Tompkins' performances involve rapid readings from typewritten works.
While Sue Tompkins' work owes much to various literary and art-historical movements, such as Concrete Poetry, the Beat poets and typewriter art, she frequently emerges as the rebellious offspring rather than as a clear descendent of these genres. Her performances usually involve three items: a stool, a microphone and a ring-binder full of hundreds of sheets of paper. She reads from these at a hyperactive pace, developing her rhythm. In a previous incarnation, she was a singer in the now defunct post-punk band, Life Without Buildings.
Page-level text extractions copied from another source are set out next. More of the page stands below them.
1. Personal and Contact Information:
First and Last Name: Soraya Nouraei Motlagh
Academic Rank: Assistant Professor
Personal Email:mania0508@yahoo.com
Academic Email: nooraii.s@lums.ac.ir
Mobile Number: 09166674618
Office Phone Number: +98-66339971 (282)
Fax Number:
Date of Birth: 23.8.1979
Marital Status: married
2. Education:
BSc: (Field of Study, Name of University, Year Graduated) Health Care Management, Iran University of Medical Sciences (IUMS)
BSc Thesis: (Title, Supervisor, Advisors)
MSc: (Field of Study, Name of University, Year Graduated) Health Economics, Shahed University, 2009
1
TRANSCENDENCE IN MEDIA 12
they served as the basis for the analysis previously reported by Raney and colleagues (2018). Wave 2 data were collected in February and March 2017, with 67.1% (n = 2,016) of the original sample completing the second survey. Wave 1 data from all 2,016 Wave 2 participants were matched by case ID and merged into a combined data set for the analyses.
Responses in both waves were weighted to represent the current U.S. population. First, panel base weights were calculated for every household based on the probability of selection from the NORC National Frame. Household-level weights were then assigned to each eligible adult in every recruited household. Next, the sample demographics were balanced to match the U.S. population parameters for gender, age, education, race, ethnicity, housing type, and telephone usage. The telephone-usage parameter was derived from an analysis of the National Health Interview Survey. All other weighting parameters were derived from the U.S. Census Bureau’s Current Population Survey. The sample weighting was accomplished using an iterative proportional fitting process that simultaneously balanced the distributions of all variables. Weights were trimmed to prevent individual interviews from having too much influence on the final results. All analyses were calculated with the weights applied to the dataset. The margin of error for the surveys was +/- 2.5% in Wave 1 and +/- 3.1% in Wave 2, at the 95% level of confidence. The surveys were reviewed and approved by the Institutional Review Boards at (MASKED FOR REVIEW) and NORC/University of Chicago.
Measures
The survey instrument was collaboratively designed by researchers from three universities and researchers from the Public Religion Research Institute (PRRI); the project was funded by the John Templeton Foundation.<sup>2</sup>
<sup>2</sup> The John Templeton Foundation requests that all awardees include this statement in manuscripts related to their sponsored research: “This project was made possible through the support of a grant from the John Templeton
Tompkins's typewritten works are not residues of her performances, but a parallel practice, often using broadsheets that have been folded to fit into a typewriter, and that still bear the creases of this process. She presents segments of language, often de-contextualised snatches of everyday conversations. Words are given emphasis through repetition, juxtaposition, misspellings and uneven spacing.
Sue Tompkins was born in Glasgow in 1971, graduated from the Glasgow School of Art in 1994, and is still based in the city. She has had solo exhibitions in numerous venues, including the Showroom, London, in 2007. Tompkins has also performed at institutions and events around the world, notably the Scottish Pavilion at the Venice Biennale in 2005, and Tate Britain in 2006.